* _Excerpts from a dataset_
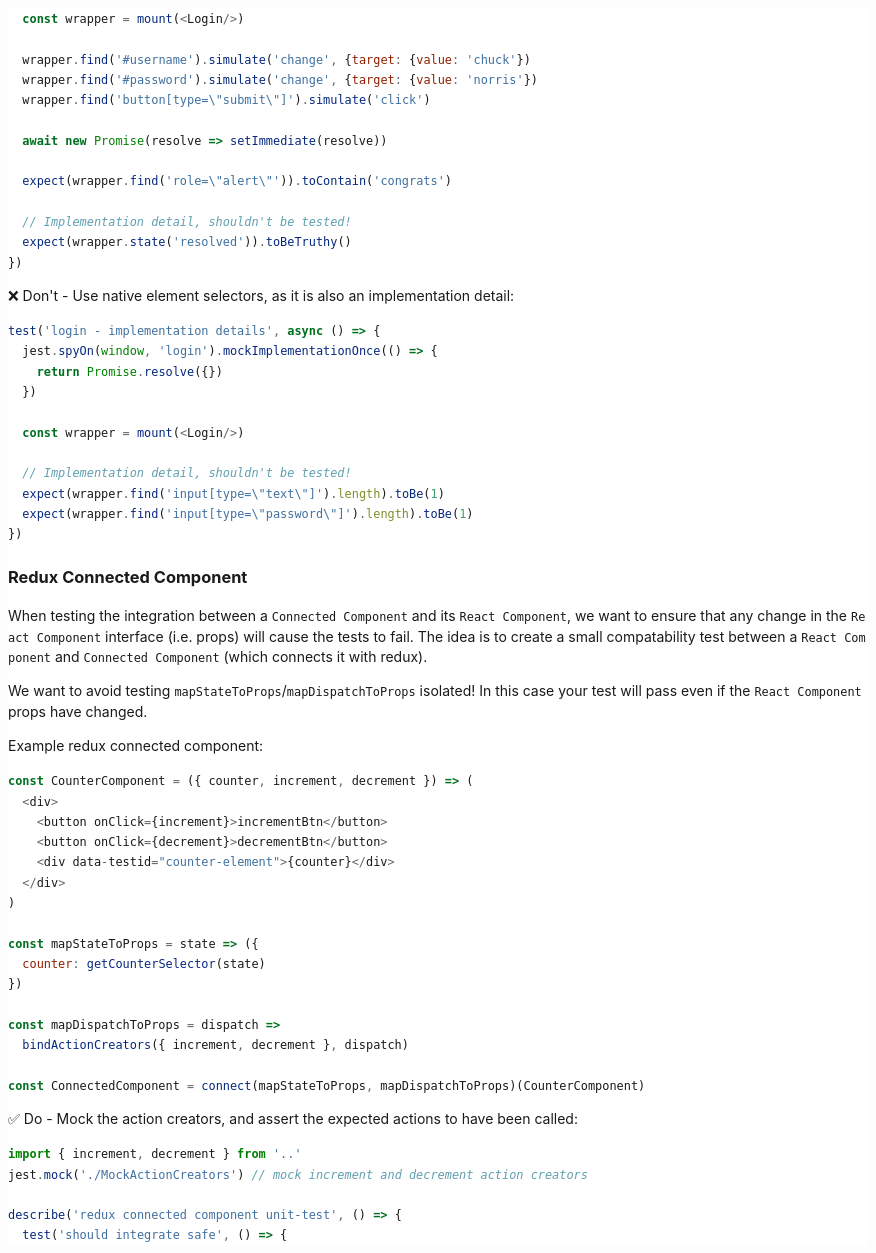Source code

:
 ```javascript
  const wrapper = mount(<Login/>)

  wrapper.find('#username').simulate('change', {target: {value: 'chuck'})
  wrapper.find('#password').simulate('change', {target: {value: 'norris'})
  wrapper.find('button[type=\"submit\"]').simulate('click')

  await new Promise(resolve => setImmediate(resolve))

  expect(wrapper.find('role=\"alert\"')).toContain('congrats')

  // Implementation detail, shouldn't be tested!
  expect(wrapper.state('resolved')).toBeTruthy()
})
```
❌ Don't - Use native element selectors, as it is also an implementation detail:
```javascript
test('login - implementation details', async () => {
  jest.spyOn(window, 'login').mockImplementationOnce(() => {
    return Promise.resolve({})
  })

  const wrapper = mount(<Login/>)

  // Implementation detail, shouldn't be tested!
  expect(wrapper.find('input[type=\"text\"]').length).toBe(1)
  expect(wrapper.find('input[type=\"password\"]').length).toBe(1)
})
```

### Redux Connected Component

When testing the integration between a `Connected Component` and its `React Component`, we want to ensure that any change in the `React Component` interface (i.e. props) will cause the tests to fail.
The idea is to create a small compatability test between a `React Component` and `Connected Component` (which connects it with redux).

We want to avoid testing `mapStateToProps`/`mapDispatchToProps` isolated! In this case your test will pass even if the `React Component` props have changed.

Example redux connected component:
```javascript
const CounterComponent = ({ counter, increment, decrement }) => (
  <div>
    <button onClick={increment}>incrementBtn</button>
    <button onClick={decrement}>decrementBtn</button>
    <div data-testid="counter-element">{counter}</div>
  </div>
)

const mapStateToProps = state => ({
  counter: getCounterSelector(state)
})

const mapDispatchToProps = dispatch =>
  bindActionCreators({ increment, decrement }, dispatch)

const ConnectedComponent = connect(mapStateToProps, mapDispatchToProps)(CounterComponent)
```
✅ Do - Mock the action creators, and assert the expected actions to have been called:
```javascript
import { increment, decrement } from '..'
jest.mock('./MockActionCreators') // mock increment and decrement action creators

describe('redux connected component unit-test', () => {
  test('should integrate safe', () => {
```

* _Activity_
In repeating the entries, exclude the pictures and alter nothing else.

* _Result for this exercise_
Source code

:
 ```javascript
  const wrapper = mount(<Login/>)

  wrapper.find('#username').simulate('change', {target: {value: 'chuck'})
  wrapper.find('#password').simulate('change', {target: {value: 'norris'})
  wrapper.find('button[type=\"submit\"]').simulate('click')

  await new Promise(resolve => setImmediate(resolve))

  expect(wrapper.find('role=\"alert\"')).toContain('congrats')

  // Implementation detail, shouldn't be tested!
  expect(wrapper.state('resolved')).toBeTruthy()
})
```
❌ Don't - Use native element selectors, as it is also an implementation detail:
```javascript
test('login - implementation details', async () => {
  jest.spyOn(window, 'login').mockImplementationOnce(() => {
    return Promise.resolve({})
  })

  const wrapper = mount(<Login/>)

  // Implementation detail, shouldn't be tested!
  expect(wrapper.find('input[type=\"text\"]').length).toBe(1)
  expect(wrapper.find('input[type=\"password\"]').length).toBe(1)
})
```

### Redux Connected Component

When testing the integration between a `Connected Component` and its `React Component`, we want to ensure that any change in the `React Component` interface (i.e. props) will cause the tests to fail.
The idea is to create a small compatability test between a `React Component` and `Connected Component` (which connects it with redux).

We want to avoid testing `mapStateToProps`/`mapDispatchToProps` isolated! In this case your test will pass even if the `React Component` props have changed.

Example redux connected component:
```javascript
const CounterComponent = ({ counter, increment, decrement }) => (
  <div>
    <button onClick={increment}>incrementBtn</button>
    <button onClick={decrement}>decrementBtn</button>
    <div data-testid="counter-element">{counter}</div>
  </div>
)

const mapStateToProps = state => ({
  counter: getCounterSelector(state)
})

const mapDispatchToProps = dispatch =>
  bindActionCreators({ increment, decrement }, dispatch)

const ConnectedComponent = connect(mapStateToProps, mapDispatchToProps)(CounterComponent)
```
✅ Do - Mock the action creators, and assert the expected actions to have been called:
```javascript
import { increment, decrement } from '..'
jest.mock('./MockActionCreators') // mock increment and decrement action creators

describe('redux connected component unit-test', () => {
  test('should integrate safe', () => {
```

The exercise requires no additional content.